Где-то в глубине души она думает о том, как Яхико улыбался бы, смеялся и гладил Наруто по голове, поощряя его амбиции. Как Нагато закатывала глаза, но ласково подталкивала Конана в плечо, говоря: “Это наш Яхико”.
Она думает о том, как они вдвоем шли бы домой, Джирайя, Нагато и Наруто остались бы позади, а Яхико с такими же яркими глазами, как в тот день, когда она встретила его, открыл бы дверь их дома и сказал Конан, Конан, мой ангел, я люблю тебя, я люблю тебя, я люблю тебя.

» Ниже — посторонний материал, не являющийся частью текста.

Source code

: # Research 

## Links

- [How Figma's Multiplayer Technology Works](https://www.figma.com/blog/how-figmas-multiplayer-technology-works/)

Она садится, тихие слезы со следами многолетних теней для век стекают по ее щекам, пока не превращаются в громкие, судорожные рыдания, сотрясающие все ее тело, и, наконец, она понимает, почему небо над этой несчастной, проклятой землей никогда не переставало плакать.
X.
Дождь наконец-то прекращается.
Конан, сирота войны, лежит забытой, с прерывистыми вдохами, которые, как она знает, являются ее последними, ее последним толчком к жизни неудачницы. Часть своей силы она использует, чтобы вознести молитву любому богу, который может ее услышать, чтобы Наруто смог достичь того, чего не смогла она.
Голубое небо, лишенное какого-либо ливня, сверкает над ней.
Небо не плачет по Конан.
Он плакал только вместе с ней.
Деревня прощается со своим ангелом единственным известным ей способом - я перестала плакать, говорит она, мне тебя не жаль. Ты можешь увидеть меня в последний раз таким, каким ты мечтала.
Единственный окровавленный клочок бумаги подхватывается мягким бризом тихого Амегакуре и направляется домой, в старый, заброшенный дом, где разросшиеся виноградные лозы опутывают детский рисунок лягушки, забытую свечу на день рождения, обертку от шоколада.
Одна последняя слеза за всё падает из ее глаз,
и Конан ждет, когда Яхико придет и встретится с ней.
Примечания:
Я не могу поверить, что мне потребовалось так много времени, чтобы написать по Наруто, и первым был этот эмо :’) Я люблю Конан, и у меня к ней много чувств, все они заслуживали лучшего :(
Похвала и комментарии очень ценятся, спасибо за чтение!
Приветствую критику только в мягкой форме, вы можете указывать на недостатки, но повежливее.